[Start of section]
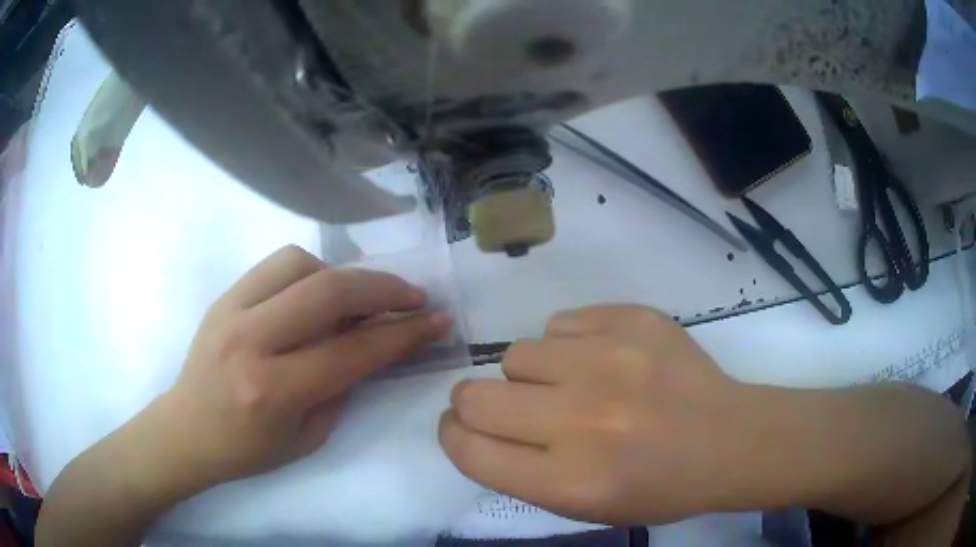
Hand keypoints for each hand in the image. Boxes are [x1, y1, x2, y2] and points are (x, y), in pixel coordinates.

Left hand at [151, 245, 451, 491]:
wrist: (186, 430)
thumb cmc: (247, 449)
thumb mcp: (307, 437)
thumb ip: (341, 388)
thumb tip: (371, 344)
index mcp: (272, 391)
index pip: (351, 351)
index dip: (403, 333)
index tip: (437, 319)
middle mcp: (250, 342)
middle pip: (328, 292)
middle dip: (383, 288)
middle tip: (413, 297)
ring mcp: (230, 311)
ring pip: (300, 264)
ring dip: (340, 276)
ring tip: (354, 300)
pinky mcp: (223, 296)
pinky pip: (276, 264)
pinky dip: (309, 271)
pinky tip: (316, 293)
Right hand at [439, 304, 754, 524]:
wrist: (728, 440)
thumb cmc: (656, 487)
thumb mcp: (581, 507)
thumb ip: (518, 473)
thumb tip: (474, 425)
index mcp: (569, 482)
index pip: (469, 449)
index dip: (454, 436)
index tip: (463, 428)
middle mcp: (583, 421)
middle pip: (475, 396)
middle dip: (478, 404)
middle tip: (513, 409)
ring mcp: (611, 361)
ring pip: (516, 354)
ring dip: (532, 375)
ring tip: (574, 386)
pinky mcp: (633, 320)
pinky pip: (560, 323)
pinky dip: (569, 345)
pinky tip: (604, 362)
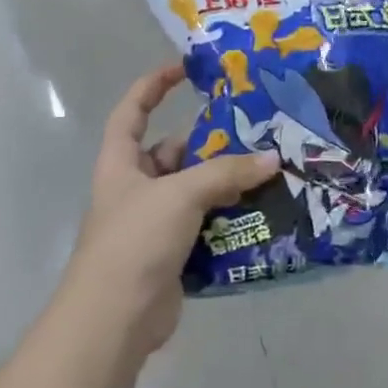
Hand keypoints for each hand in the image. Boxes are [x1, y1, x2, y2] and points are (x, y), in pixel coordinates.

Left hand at [62, 64, 276, 356]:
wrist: (115, 319)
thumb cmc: (135, 240)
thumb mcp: (179, 194)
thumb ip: (226, 173)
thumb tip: (273, 158)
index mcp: (121, 163)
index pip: (133, 111)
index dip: (153, 85)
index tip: (185, 68)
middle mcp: (137, 188)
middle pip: (176, 153)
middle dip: (213, 143)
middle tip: (257, 130)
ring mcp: (156, 223)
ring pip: (198, 191)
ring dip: (230, 184)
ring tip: (272, 170)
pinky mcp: (175, 253)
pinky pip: (209, 225)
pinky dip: (233, 219)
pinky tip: (266, 212)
[End of section]
- Problem to solve -
All pictures are to be skipped. Output, word for word, the lines in the data above starting at the line containing "ring mcp: (611, 361)" and ending at the line containing "middle mcp: (137, 188)".

- Your response -
ring mcp: (611, 361)
ring pip: (516, 354)
ring dip: (532, 375)
ring tip: (574, 386)
pinky mcp: (633, 320)
pinky pip: (560, 323)
pinky dip: (569, 345)
pinky tip: (604, 362)
Hand keypoints for each hand in the image. Boxes are [x1, y1, x2, y2] and points are (x, y), in pixel coordinates.

Left hand at [62, 64, 276, 356]:
wrist: (115, 319)
thumb cmc: (135, 240)
thumb mcp: (179, 194)
thumb ip: (226, 173)
thumb tip: (273, 158)
index mcp: (121, 163)
index pip: (133, 111)
index dip: (153, 85)
index tip: (185, 68)
middle mcp: (137, 188)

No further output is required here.